For most teams I default to ARC on AKS if they already have AKS, Container Apps if they don't.
The security checklist
Self-hosted runners are sensitive. They run untrusted code (your CI is essentially trusted, but a malicious PR could try to abuse it). Mitigations:
- Don't run on public repositories without
pull_request_targetrestrictions. A forked PR shouldn't get to execute on your runner. - Use ephemeral runners only. Fresh OS image every time.
- Limit what the runner's identity can do. Federated credentials scoped per workflow / branch / environment.
- Network isolation. Runners in their own subnet, with explicit NSG rules. They should reach only what they need.

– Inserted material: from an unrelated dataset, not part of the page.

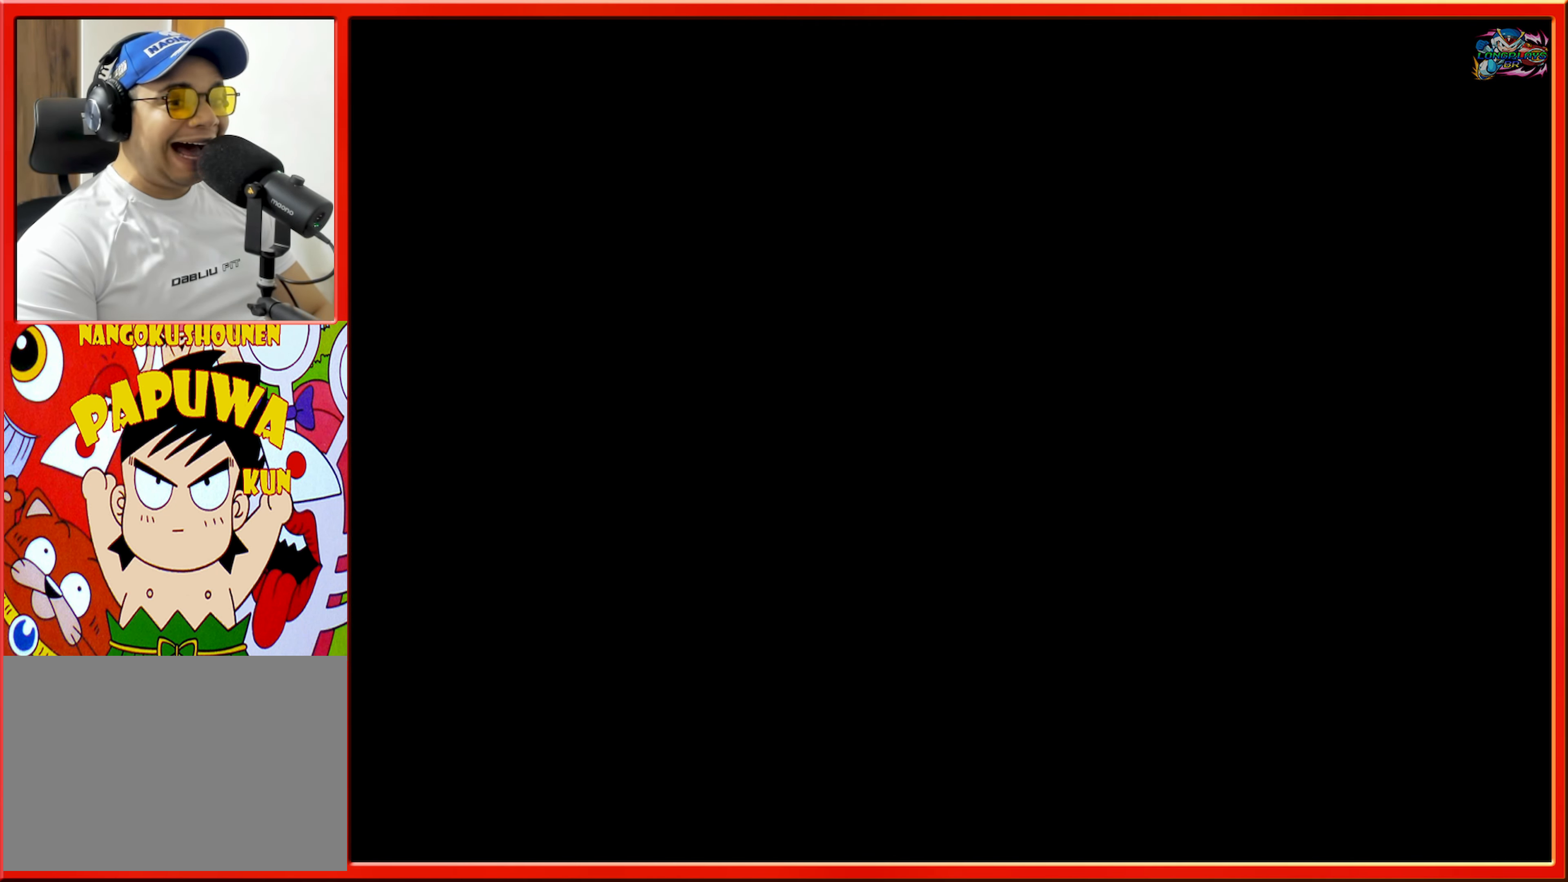
{"buttons": [], "events": []}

- Image hardening. Use a minimal runner image (e.g., from
actions/runner-imagesrepo) and keep it patched. Don't use community runner images you can't audit. - Audit the secrets in scope. Self-hosted runners can see workflow secrets. Make sure your secrets are scoped per-environment, not all dumped in repo secrets.
Cost — the part that surprises people
Self-hosted runners can be cheaper or more expensive depending on usage:
- High volume + always-on: GitHub-hosted billing dominates. Self-hosted wins.
- Bursty + low utilization: GitHub-hosted wins. Idle self-hosted infrastructure still costs money.
- Specialized hardware: Self-hosted wins almost always.
Run the numbers before migrating. A spreadsheet with average jobs/day, average job duration, runner specs, and Azure compute pricing will tell you in 20 minutes whether the move pays back.
What I always set up on day one
- Diagnostic settings on the runner infra → Log Analytics workspace.
- Auto-shutdown for any non-AKS infrastructure during off-hours.
- A dashboard showing: jobs queued, jobs running, runners idle, runners failed.
- An alert if a runner has been "running" for >2 hours (likely a stuck job consuming budget).
- A runbook for "all runners are dead", the on-call playbook.
What to watch for after you migrate
Stale caches. Self-hosted runners persist disks across jobs by default. Useful for node_modules caching, but watch out for stale state. Use actions/cache explicitly rather than relying on filesystem persistence.
Secret drift. When you move workflows from GitHub-hosted to self-hosted, the secrets they need may differ (managed identity replaces some, but not all). Audit each workflow.
Concurrency limits. AKS clusters have node-pool quotas. Container Apps have replica limits. Hit these and jobs queue without obvious diagnostics. Set up alerting on queue depth.
The honest summary
Self-hosted runners are an operational choice. The technical setup is a couple of weeks; the running of them is forever. If your team has SRE or platform muscle, fine. If not, GitHub-hosted is almost always the better answer.
When in doubt, stay on GitHub-hosted. The day you genuinely need self-hosted, you'll know.